Cryptocurrencies are often referred to as ponzi schemes by skeptics and in some cases they are correct although these skeptics usually fail to recognize how the US Treasury system works.
The US Treasury system works like this:
- The US government spends all their tax revenue and wants to borrow money to keep spending.
- The US government issues US Treasury notes, bills, and bonds in order to bring in more liquidity.
- These notes, bills, and bonds – all referred to as treasuries – are I-owe-yous that will be paid back with interest. This interest rate is what’s referred to as the risk-free rate although that name is misleading.
- Treasuries, like all forms of fixed income, are legal contracts that require buyers to be paid by a certain date.
- Previously issued US Treasuries need to be paid off with interest so the US government either uses tax revenue or issues new treasuries to pay off old debts. Usually, they issue new debt.
Now let’s look at the definition of a ponzi-scheme on the SEC’s website.
A Ponzi scheme is an investment fraud that pays existing investors with funds collected from new investors.
Aside from the global financial meltdown in 2008 caused by Wall Street and the banking system, banks have accumulated hundreds of billions of dollars in fines over other bad behavior.
Here’s a list of the amount of fines that a few banks have paid since the year 2000.
- Bank of America (US) – $82,737,699,939 over 214 fines.
- JPMorgan Chase (US) – $35,744,240,670 over 158 fines
- Citigroup (US) – $25,450,155,764 over 122 fines
- Wells Fargo (US) – $21,340,036,745 over 181 fines
- Deutsche Bank (Germany) – $18,156,533,878 over 59 fines
- UBS (Switzerland) – $16,792,800,910 over 83 fines
- Goldman Sachs (US) – $16,365,468,987 over 44 fines
Financial services is the most fined industry in the world. Since 2000, there has been over $330,904,834,105 from over 6,000 fines.

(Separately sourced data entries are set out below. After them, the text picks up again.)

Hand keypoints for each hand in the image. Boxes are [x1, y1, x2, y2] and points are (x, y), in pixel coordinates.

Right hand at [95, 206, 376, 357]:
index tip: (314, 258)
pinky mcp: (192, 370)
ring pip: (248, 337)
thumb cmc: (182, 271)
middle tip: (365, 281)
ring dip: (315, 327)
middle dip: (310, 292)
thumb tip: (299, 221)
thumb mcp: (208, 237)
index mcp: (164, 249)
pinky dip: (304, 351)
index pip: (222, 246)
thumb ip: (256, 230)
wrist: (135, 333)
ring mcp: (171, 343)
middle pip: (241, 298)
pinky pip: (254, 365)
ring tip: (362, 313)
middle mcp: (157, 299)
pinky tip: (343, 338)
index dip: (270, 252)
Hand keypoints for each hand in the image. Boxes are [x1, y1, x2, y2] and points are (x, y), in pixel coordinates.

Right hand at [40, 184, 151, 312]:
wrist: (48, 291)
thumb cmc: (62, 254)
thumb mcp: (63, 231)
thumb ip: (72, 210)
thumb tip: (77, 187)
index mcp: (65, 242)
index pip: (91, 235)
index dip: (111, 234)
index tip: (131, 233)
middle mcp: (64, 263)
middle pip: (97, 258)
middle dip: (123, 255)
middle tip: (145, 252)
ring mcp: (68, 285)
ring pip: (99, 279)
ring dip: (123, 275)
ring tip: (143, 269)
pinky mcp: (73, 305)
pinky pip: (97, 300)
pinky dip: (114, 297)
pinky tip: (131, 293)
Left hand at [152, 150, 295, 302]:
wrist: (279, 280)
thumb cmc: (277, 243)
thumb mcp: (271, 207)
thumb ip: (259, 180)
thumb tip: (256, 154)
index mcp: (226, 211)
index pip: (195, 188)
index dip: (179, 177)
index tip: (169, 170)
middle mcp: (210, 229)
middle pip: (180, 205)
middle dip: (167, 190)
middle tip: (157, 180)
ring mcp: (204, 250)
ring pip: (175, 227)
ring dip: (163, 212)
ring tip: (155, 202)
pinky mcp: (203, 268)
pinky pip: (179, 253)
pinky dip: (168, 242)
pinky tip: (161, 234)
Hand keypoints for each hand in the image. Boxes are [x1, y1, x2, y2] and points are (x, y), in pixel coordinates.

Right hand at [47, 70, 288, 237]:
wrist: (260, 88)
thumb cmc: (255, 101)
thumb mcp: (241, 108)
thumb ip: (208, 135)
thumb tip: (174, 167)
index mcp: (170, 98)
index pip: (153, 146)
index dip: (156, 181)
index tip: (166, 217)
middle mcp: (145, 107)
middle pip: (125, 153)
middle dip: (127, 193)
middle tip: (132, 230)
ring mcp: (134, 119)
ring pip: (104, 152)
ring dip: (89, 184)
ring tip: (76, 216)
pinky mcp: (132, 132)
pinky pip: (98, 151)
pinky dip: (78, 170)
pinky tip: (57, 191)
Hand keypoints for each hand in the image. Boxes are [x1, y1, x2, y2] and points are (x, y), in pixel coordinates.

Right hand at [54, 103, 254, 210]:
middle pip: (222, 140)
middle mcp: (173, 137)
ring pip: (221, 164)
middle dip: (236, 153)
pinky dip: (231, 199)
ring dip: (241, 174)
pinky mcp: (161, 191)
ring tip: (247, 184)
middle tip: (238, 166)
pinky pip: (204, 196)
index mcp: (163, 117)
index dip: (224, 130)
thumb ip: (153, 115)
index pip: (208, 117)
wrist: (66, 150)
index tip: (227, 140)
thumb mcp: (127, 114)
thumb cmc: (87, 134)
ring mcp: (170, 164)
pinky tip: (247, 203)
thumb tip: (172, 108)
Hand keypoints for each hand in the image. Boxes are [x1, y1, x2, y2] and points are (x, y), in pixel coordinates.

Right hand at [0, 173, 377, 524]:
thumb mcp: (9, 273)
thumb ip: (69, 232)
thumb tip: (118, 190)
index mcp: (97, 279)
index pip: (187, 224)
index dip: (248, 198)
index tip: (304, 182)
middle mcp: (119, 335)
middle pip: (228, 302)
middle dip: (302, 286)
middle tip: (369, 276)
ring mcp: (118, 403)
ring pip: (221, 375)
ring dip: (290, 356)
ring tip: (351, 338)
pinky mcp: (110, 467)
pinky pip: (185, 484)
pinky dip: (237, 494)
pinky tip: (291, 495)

As you can see, banking has its issues. Before Bitcoin and non-custodial wallets, the only way to be your own bank was to be unbanked and as detailed earlier, that also has its issues. Bitcoin, then Ethereum, then thousands of other cryptocurrencies enabled anyone anywhere to open a private bank and investment account on a blockchain and not require the trust of any third party.

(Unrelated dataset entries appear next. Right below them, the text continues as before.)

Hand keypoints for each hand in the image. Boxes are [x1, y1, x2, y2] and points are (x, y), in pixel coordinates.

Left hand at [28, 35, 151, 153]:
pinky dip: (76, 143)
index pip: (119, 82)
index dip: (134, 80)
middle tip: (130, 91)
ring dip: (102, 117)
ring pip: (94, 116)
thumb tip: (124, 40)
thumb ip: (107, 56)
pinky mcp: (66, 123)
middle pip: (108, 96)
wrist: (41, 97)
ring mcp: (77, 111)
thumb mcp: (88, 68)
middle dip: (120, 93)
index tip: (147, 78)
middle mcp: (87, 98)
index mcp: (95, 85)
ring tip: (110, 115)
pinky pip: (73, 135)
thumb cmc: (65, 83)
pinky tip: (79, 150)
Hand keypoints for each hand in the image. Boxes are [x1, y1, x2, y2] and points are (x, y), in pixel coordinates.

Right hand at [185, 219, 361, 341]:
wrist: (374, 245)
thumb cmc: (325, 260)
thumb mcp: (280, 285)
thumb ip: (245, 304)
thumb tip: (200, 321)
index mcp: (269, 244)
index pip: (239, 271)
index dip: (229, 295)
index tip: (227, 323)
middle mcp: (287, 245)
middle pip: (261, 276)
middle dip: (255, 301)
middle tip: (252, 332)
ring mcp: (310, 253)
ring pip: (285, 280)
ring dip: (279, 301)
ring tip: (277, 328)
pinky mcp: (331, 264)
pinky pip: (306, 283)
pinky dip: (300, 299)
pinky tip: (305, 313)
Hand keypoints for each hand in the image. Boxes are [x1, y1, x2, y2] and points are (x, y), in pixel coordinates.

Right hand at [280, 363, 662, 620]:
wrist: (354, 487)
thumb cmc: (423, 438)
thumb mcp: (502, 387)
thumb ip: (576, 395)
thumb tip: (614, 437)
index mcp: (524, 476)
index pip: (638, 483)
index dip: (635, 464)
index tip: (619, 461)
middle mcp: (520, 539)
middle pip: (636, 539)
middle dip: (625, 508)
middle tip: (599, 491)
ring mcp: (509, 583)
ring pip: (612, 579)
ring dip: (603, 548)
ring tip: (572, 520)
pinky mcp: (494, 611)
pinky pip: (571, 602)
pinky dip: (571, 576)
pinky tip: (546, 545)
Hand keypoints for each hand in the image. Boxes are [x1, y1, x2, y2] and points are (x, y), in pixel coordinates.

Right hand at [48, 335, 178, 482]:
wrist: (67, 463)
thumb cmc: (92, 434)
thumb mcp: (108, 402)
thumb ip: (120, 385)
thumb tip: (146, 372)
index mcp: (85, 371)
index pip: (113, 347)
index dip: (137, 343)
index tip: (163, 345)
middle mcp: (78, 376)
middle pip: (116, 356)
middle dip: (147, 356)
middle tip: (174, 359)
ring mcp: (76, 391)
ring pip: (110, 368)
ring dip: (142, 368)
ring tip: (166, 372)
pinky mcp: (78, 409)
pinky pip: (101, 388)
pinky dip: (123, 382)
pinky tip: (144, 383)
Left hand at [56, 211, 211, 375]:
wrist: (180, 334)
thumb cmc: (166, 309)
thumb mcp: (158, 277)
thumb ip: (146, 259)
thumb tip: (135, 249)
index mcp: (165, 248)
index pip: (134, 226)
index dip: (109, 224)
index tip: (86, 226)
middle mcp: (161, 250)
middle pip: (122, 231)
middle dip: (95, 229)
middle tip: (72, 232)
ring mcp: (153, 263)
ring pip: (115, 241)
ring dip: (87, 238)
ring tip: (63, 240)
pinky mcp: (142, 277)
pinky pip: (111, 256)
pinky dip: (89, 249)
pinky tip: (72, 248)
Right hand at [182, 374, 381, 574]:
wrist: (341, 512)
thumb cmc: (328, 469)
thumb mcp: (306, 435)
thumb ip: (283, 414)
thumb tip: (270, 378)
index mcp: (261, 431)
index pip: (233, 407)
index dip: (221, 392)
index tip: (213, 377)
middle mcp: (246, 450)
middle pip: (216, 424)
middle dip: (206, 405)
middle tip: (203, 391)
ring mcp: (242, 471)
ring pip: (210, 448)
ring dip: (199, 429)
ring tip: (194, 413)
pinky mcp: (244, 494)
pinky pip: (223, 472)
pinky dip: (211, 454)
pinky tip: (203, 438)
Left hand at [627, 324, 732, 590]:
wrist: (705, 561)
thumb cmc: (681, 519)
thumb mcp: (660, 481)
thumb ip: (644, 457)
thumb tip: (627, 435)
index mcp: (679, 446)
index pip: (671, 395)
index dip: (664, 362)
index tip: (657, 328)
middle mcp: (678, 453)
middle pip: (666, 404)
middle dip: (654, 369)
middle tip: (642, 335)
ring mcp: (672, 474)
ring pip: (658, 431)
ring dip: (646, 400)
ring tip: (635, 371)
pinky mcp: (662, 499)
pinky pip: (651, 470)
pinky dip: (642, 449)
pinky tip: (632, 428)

It’s counterintuitive but when it comes to financial services, you don’t want to have to trust anyone. An ideal blockchain would not require its participants to trust each other but rather serve as an operating system for applications to operate in a trustless and permissionless fashion.
Non-custodial wallets are immutable sources of record for your savings / HODL account. When you deposit money into any custodial account like a bank or centralized exchange, you are trusting this counterparty to both honor your balance and give you access to your funds. You don’t have to trust any counterparty when using a non-custodial wallet. The blockchain is collectively verifying your balance and only those with the mnemonic have access to a wallet.
This is why it’s so important to understand and safeguard your mnemonic phrase!
For the first time in history, individuals have the ability to self custody their own assets. Given that there are so many people who are still unbanked and so many problems with the banking system, many are jumping straight from being unbanked to going bankless.
This phenomenon is particularly evident in Africa and Southeast Asia where there are high percentages of unbanked populations and high adoption rates of blockchain technology. As more of the world’s unbanked population goes bankless, these individuals will begin to take advantage of the next generation of financial services and markets.
This will have massively positive ramifications for the future.